Article Text
Abstract
Background and importance Gastrointestinal complications, including small bowel obstruction and paralytic ileus, are associated with Strongyloides stercoralis hyperinfection syndrome, decreasing oral bioavailability. Ivermectin is the firstline agent for the treatment of strongyloidiasis as well as S stercoralis hyperinfection. In Europe, ivermectin is available in oral and parenteral formulations but the European Medicines Agency (EMA) has approved only the oral formulation for human use.
Aim and objectives The aim of the study was to describe alternatives to oral ivermectin when enteral absorption is compromised, regarding a recent case in our hospital.
Material and methods A bibliographic search was made using databases such as MEDLINE (Pubmed) and Micromedex. A specific search for official regulatory documents concerning human and veterinary medical products, from the websites of the EMA, was carried out. Therapeutic options found were assessed by the multidisciplinary infectious diseases team, including a clinical pharmacist.
Results Rectal and parenteral administration of ivermectin were the two therapeutic alternatives found to the oral route. Subcutaneous ivermectin is approved in Europe for veterinary use; its use in humans may be a therapeutic option but this requires an investigational new drug exemption from the EMA. After approval, subcutaneous ivermectin was started at a dose of 200 µg/kg/day. The rectal route was also assessed. Compounding pharmacists prepared enemas of ivermectin (12 mg/30 mL) from the tablets marketed for human use, which were administered every 12 hours. A progressive decrease in the parasite load was observed. S stercoralis was no longer detected in stools after 14 days of treatment, and on sputum gram stain after 25 days. The patient continued on therapy until a second negative sputum on day 33. Despite the resolution of the S stercoralis infection, the patient died due to multiple complications, including sepsis caused by translocation through the intestinal mucosa of gram negative bacteria into the bloodstream together with the larvae.
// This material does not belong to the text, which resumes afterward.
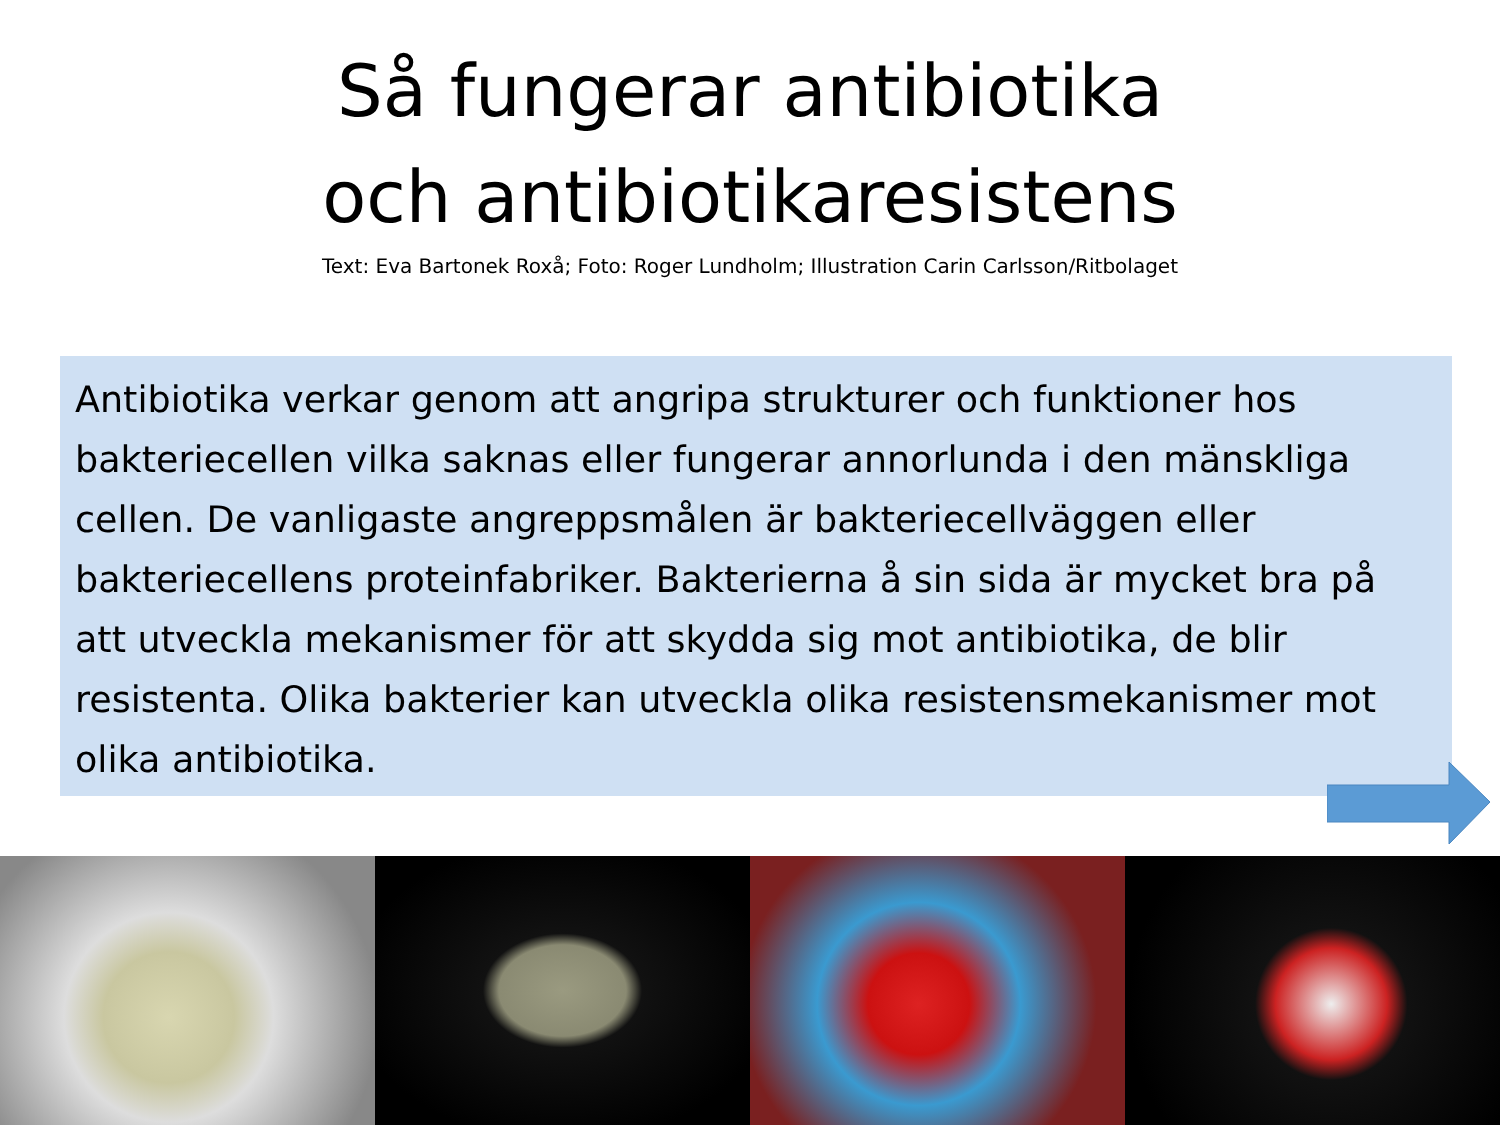Så fungerar antibiotika
och antibiotikaresistens
Text: Eva Bartonek Roxå; Foto: Roger Lundholm; Illustration Carin Carlsson/Ritbolaget
Antibiotika verkar genom att angripa strukturer och funktioner hos bakteriecellen vilka saknas eller fungerar annorlunda i den mänskliga cellen. De vanligaste angreppsmålen är bakteriecellväggen eller bakteriecellens proteinfabriker. Bakterierna å sin sida är mycket bra på att utveckla mekanismer för att skydda sig mot antibiotika, de blir resistenta. Olika bakterier kan utveckla olika resistensmekanismer mot olika antibiotika.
Conclusion and relevance The lack of treatment alternatives to oral ivermectin implies the use of off-label therapies. Subcutaneous ivermectin, available for veterinary use, and rectal ivermectin, compounded from marketed tablets, could be valid options when oral bioavailability is decreased. Further research is needed to fill the gap of ivermectin administration in patients with compromised enteral absorption.
Conflict of interest No conflict of interest